/sse-popcount

SIMD (SSE) population count --- http://0x80.pl/articles/sse-popcount.html

Primary LanguageC++BSD 2-Clause "Simplified" LicenseBSD-2-Clause

SIMD popcount

Sample programs for my article http://0x80.pl/articles/sse-popcount.html

https://travis-ci.org/WojciechMula/sse-popcount.svg?branch=master

Paper

Daniel Lemire, Nathan Kurz and I published an article Faster Population Counts using AVX2 Instructions.

Introduction

Subdirectory original contains code from 2008 --- it is 32-bit and GCC-centric. The root directory contains fresh C++11 code, written with intrinsics and tested on 64-bit machines.

There are two programs:

  • verify --- it tests if all non-lookup implementations counts bits properly;
  • speed --- benchmarks different implementations of popcount procedure; please read help to find all options (run the program without arguments).

There are several targets:

  • default --- builtin functions, SSE and popcnt instructions;
  • AVX2 --- all above plus AVX2 implementations;
  • AVX512BW --- all above plus experimental AVX512BW code;
  • AVX512VBMI --- all above plus experimental AVX512VBMI code;
  • AVX512 VPOPCNT --- all above plus experimental AVX512 VPOPCNT code (should be compilable with very recent GCC, software emulator doesn't support this extension yet);
  • arm --- builtin and ARM Neon implementations.

Type make help to find out details.
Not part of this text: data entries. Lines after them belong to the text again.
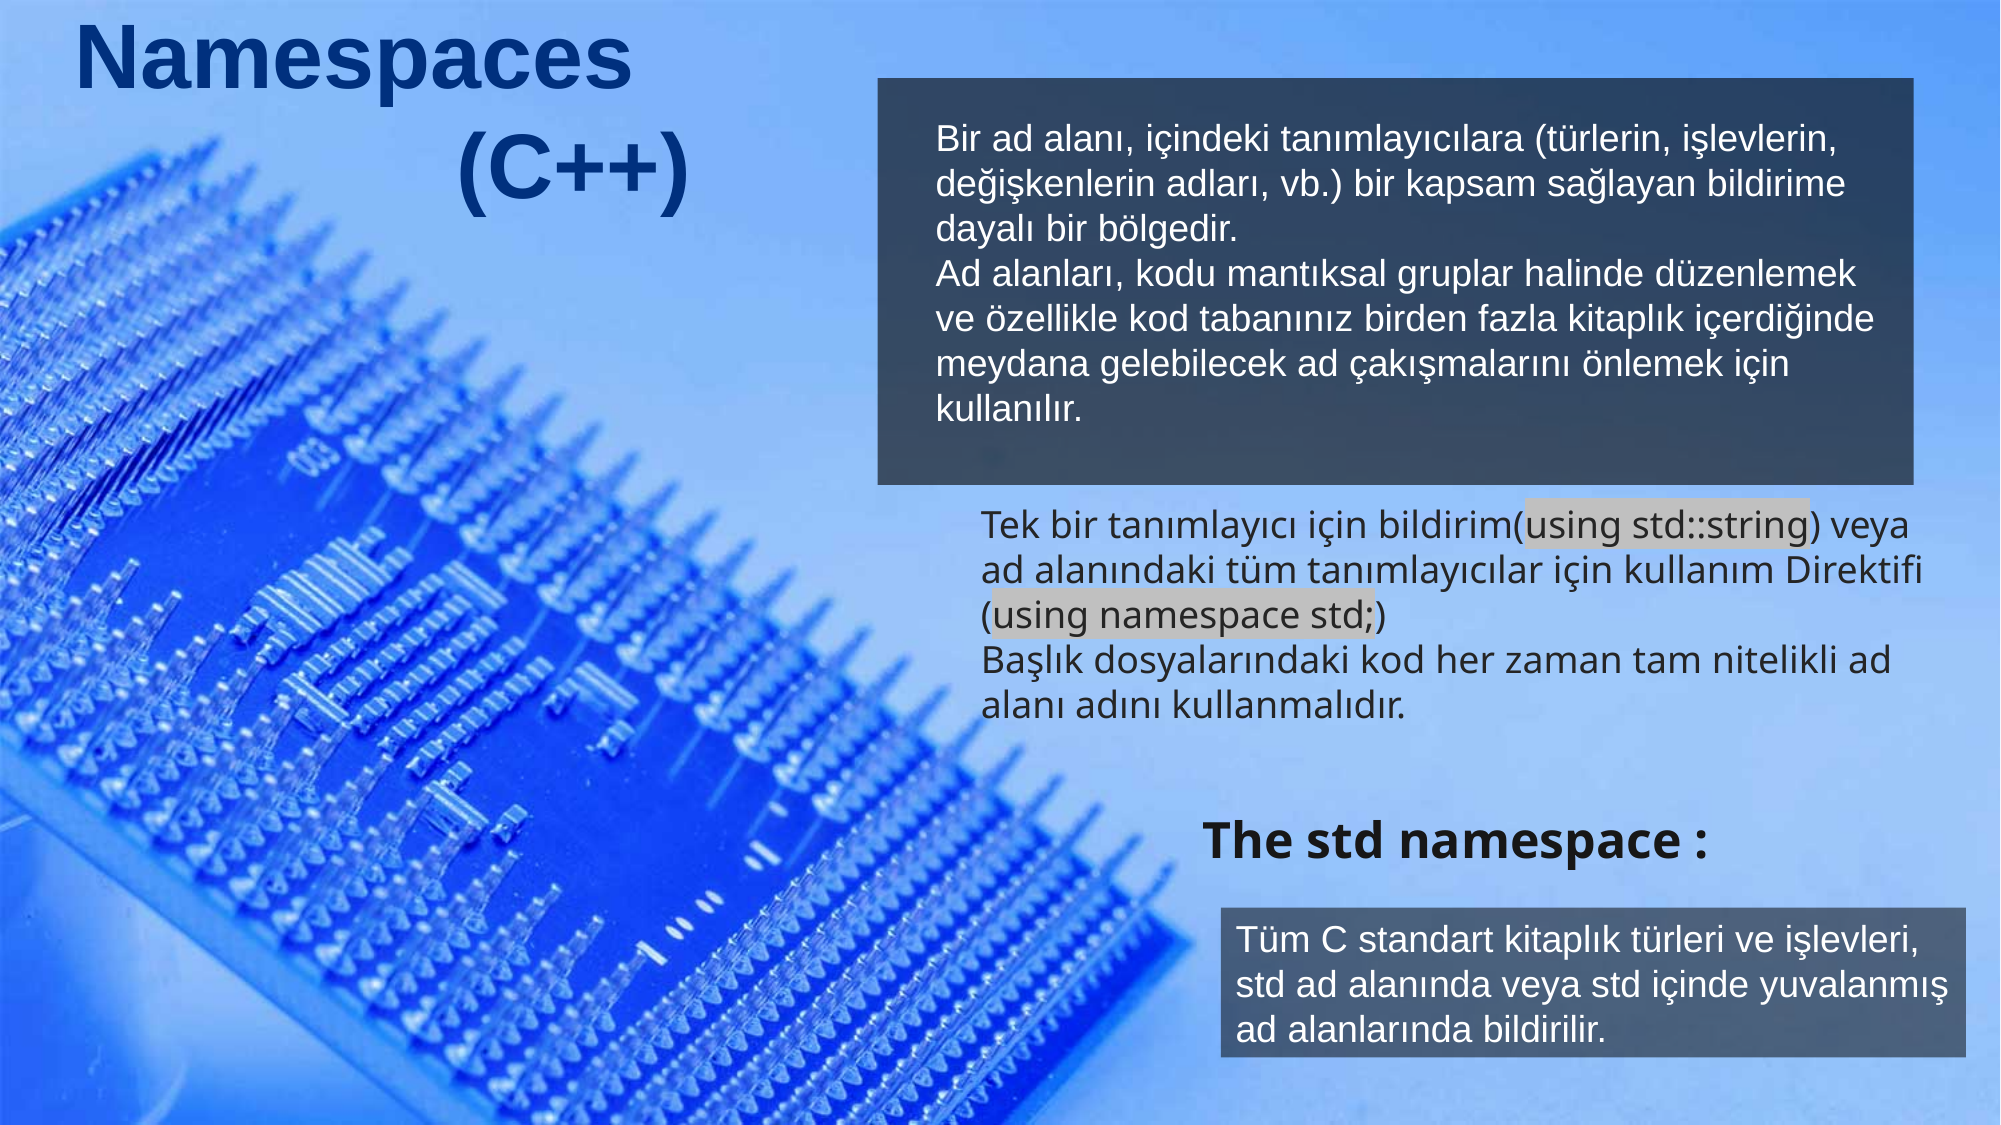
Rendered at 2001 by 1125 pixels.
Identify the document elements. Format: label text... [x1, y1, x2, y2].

text_box Bir ad alanı, içindeki tanımlayıcılara (türlerin, işlevlerin, değişkenlerin adları, vb.) bir kapsam sağlayan bildirime dayalı bir bölgedir. Ad alanları, kodu mantıksal gruplar halinde düzenlemek ve özellikle kod tabanınız birden fazla kitaplık içerdiğinde meydana gelebilecek ad çakışmalarını önlemek için kullanılır. [920, 106, 1892, 437]
text_box [877, 77, 1915, 486]
picture [0, 0, 2001, 1125]
text_box Tek bir tanımlayıcı için bildirim(using std::string) veya ad alanındaki tüm tanımlayıcılar için kullanım Direktifi (using namespace std;) Başlık dosyalarındaki kod her zaman tam nitelikli ad alanı adını kullanmalıdır. [966, 493, 1966, 733]
text_box The std namespace : [1187, 801, 1724, 877]
text_box Namespaces (C++) [59, 0, 730, 225]
text_box Tüm C standart kitaplık türleri ve işlevleri, std ad alanında veya std içinde yuvalanmış ad alanlarında bildirilir. [1220, 907, 1966, 1058]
To run the default target benchmark simply type make.

Available implementations

procedure description
lookup-8 lookup in std::uint8_t[256] LUT
lookup-64 lookup in std::uint64_t[256] LUT
bit-parallel naive bit parallel method
bit-parallel-optimized a bit better bit parallel
bit-parallel-optimized2 better utilization of 2- and 4-bit subwords
bit-parallel-mul bit-parallel with fewer instructions
bit-parallel32 naive bit parallel method (32 bit)
bit-parallel-optimized32 a bit better bit parallel (32 bit)
harley-seal Harley-Seal popcount (4th iteration)
sse-bit-parallel SSE implementation of bit-parallel-optimized (unrolled)
sse-bit-parallel-original SSE implementation of bit-parallel-optimized
sse-bit-parallel-better SSE implementation of bit-parallel with fewer instructions
sse-harley-seal SSE implementation of Harley-Seal
sse-lookup SSSE3 variant using pshufb instruction (unrolled)
sse-lookup-original SSSE3 variant using pshufb instruction
avx2-lookup AVX2 variant using pshufb instruction (unrolled)
avx2-lookup-original AVX2 variant using pshufb instruction
avx2-harley-seal AVX2 implementation of Harley-Seal
cpu CPU instruction popcnt (64-bit variant)
sse-cpu load data with SSE, then count bits using popcnt
avx2-cpu load data with AVX2, then count bits using popcnt
avx512-harley-seal AVX512 implementation of Harley-Seal
avx512bw-shuf AVX512BW implementation uses shuffle instruction
avx512vbmi-shuf AVX512VBMI implementation uses shuffle instruction
avx512-vpopcnt AVX512 VPOPCNT
builtin-popcnt builtin for popcnt
builtin-popcnt32 builtin for popcnt (32-bit variant)
builtin-popcnt-unrolled unrolled builtin-popcnt
builtin-popcnt-unrolled32 unrolled builtin-popcnt32
builtin-popcnt-unrolled-errata unrolled builtin-popcnt avoiding false-dependency
builtin-popcnt-unrolled-errata-manual unrolled builtin-popcnt avoiding false-dependency (asembly code)
builtin-popcnt-movdq builtin-popcnt where data is loaded via SSE registers
builtin-popcnt-movdq-unrolled builtin-popcnt-movdq unrolled
builtin-popcnt-movdq-unrolled_manual builtin-popcnt-movdq unrolled (assembly code)
neon-vcnt ARM Neon using VCNT
neon-HS Harley-Seal using Neon VCNT
aarch64-cnt ARMv8 Neon using CNT

Performance results

The subdirectory results contains performance results from various computers. If you can, please contribute.

Acknowledgments

  • Kim Walisch (@kimwalisch) wrote Harley-Seal scalar implementation.
  • Simon Lindholm (@simonlindholm) added unrolled versions of procedures.
  • Dan Luu (@danluu) agreed to include his procedures (builint-*) into this project. More details in Dan's article Hand coded assembly beats intrinsics in speed and simplicity

See also

  • libpopcnt --- library by Kim Walisch utilizing methods from our paper.